> **Required work**: In your copy, each line below is repeated exactly and no image appears.

> **Recorded information**:
┄┄┄┄┄┄
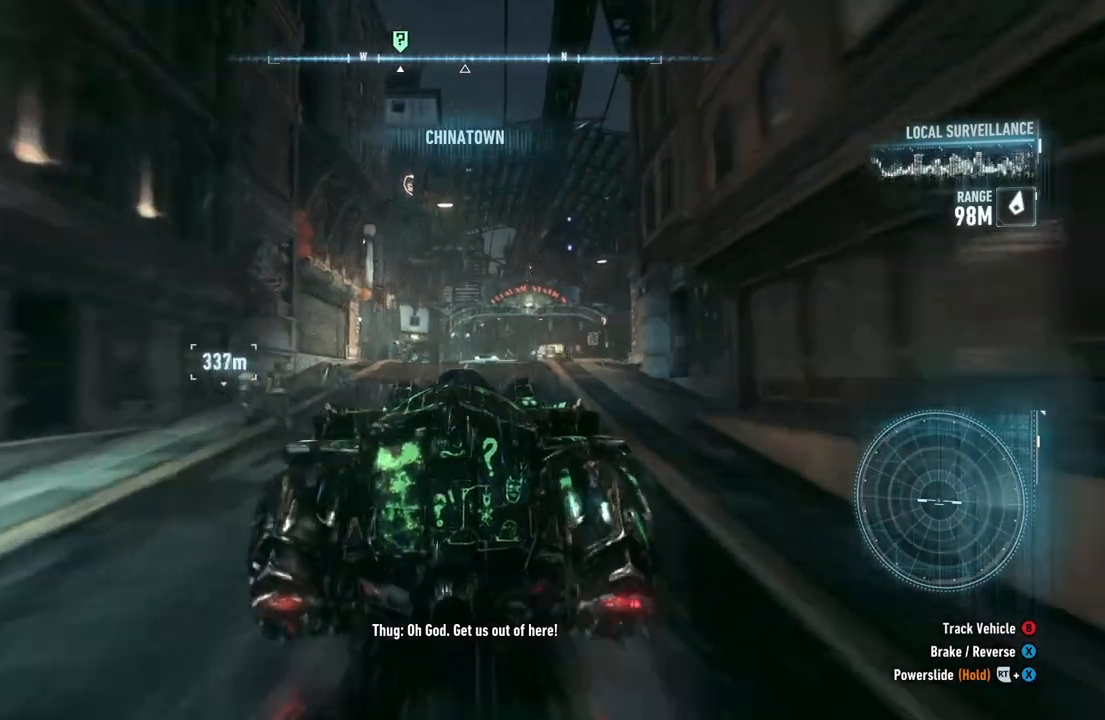
{"buttons": ["R2"], "left_stick": "up", "right_stick": "center", "events": [[83, "left_stick", "up-right"], [233, "left_stick", "up"]]}
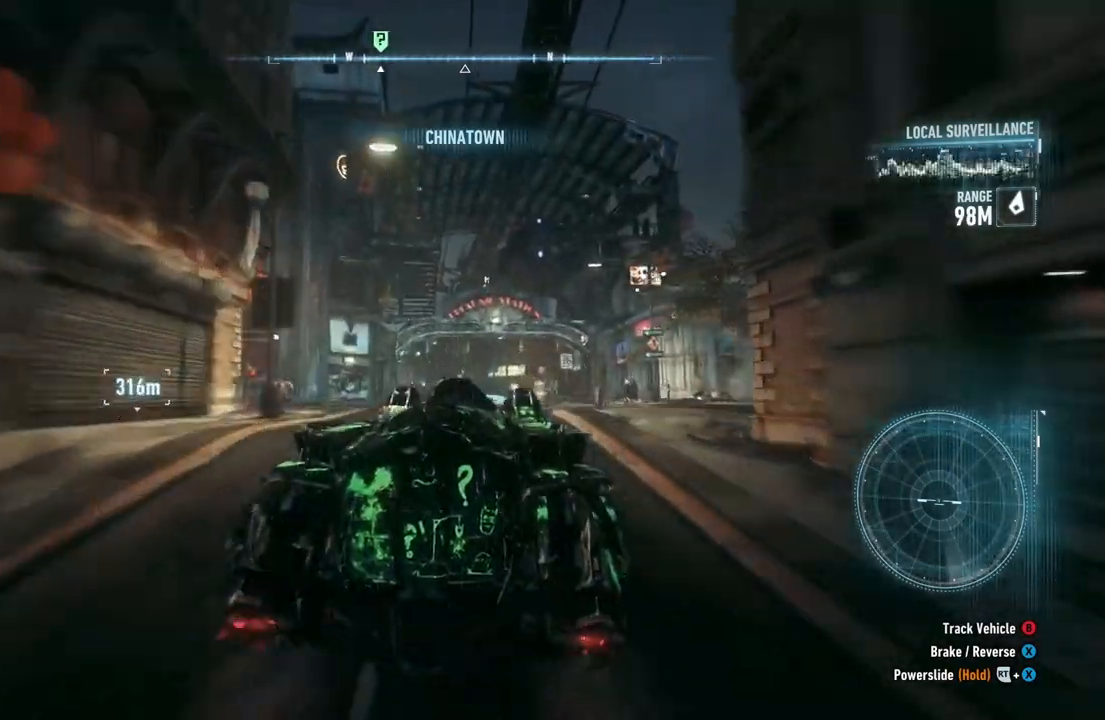
{"buttons": ["R2"], "left_stick": "up", "right_stick": "center", "events": [[333, "left_stick", "up-right"], [450, "left_stick", "up"]]}
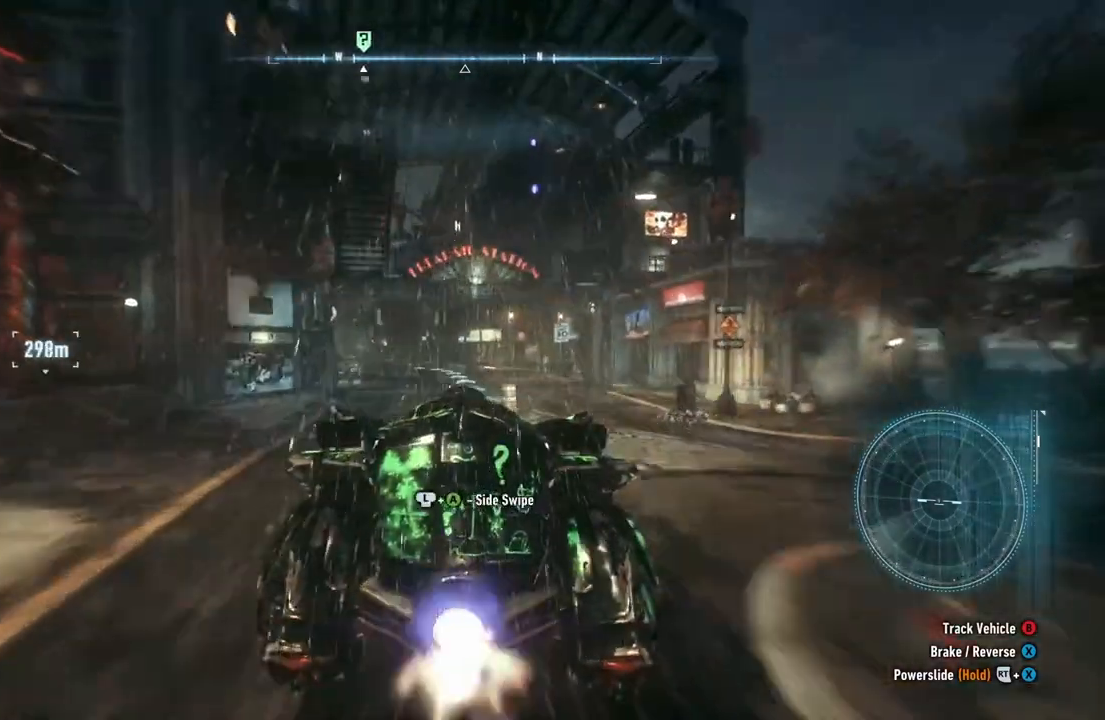
{"buttons": ["R2"], "left_stick": "up", "right_stick": "center", "events": []}
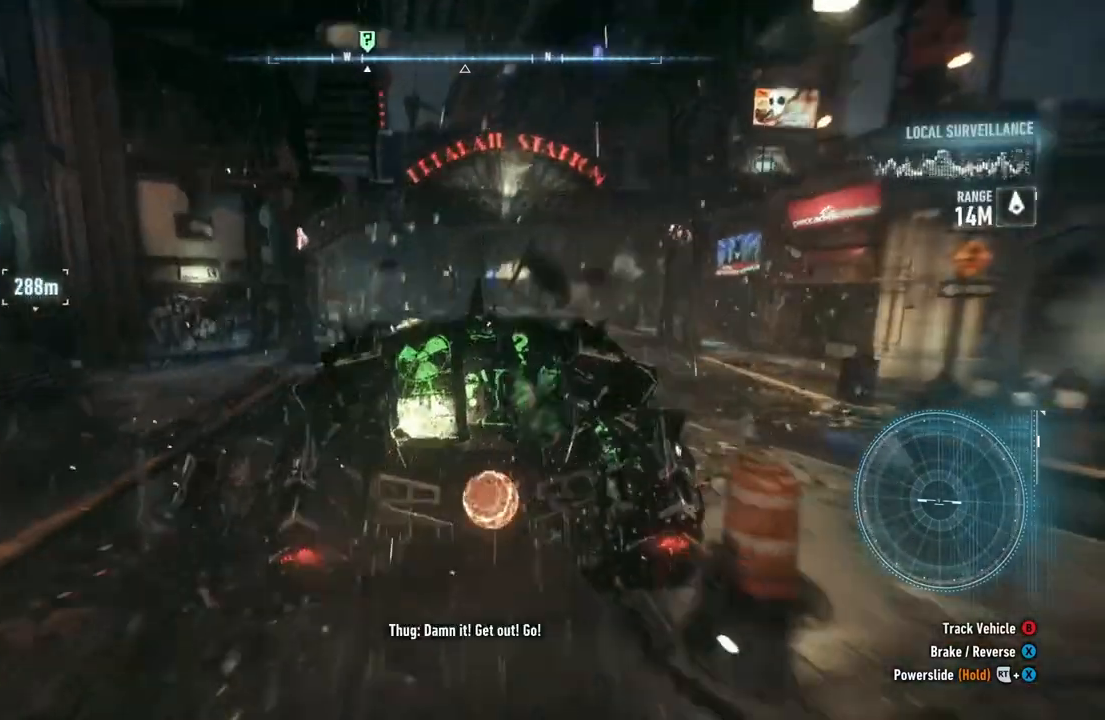
{"buttons": ["R2"], "left_stick": "up", "right_stick": "center", "events": [[17, "left_stick", "up-right"], [450, "left_stick", "up"]]}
┄┄┄┄┄┄
> **Written reply**:
{"buttons": ["R2"], "left_stick": "up", "right_stick": "center", "events": [[83, "left_stick", "up-right"], [233, "left_stick", "up"]]}
{"buttons": ["R2"], "left_stick": "up", "right_stick": "center", "events": [[333, "left_stick", "up-right"], [450, "left_stick", "up"]]}
{"buttons": ["R2"], "left_stick": "up", "right_stick": "center", "events": []}
{"buttons": ["R2"], "left_stick": "up", "right_stick": "center", "events": [[17, "left_stick", "up-right"], [450, "left_stick", "up"]]}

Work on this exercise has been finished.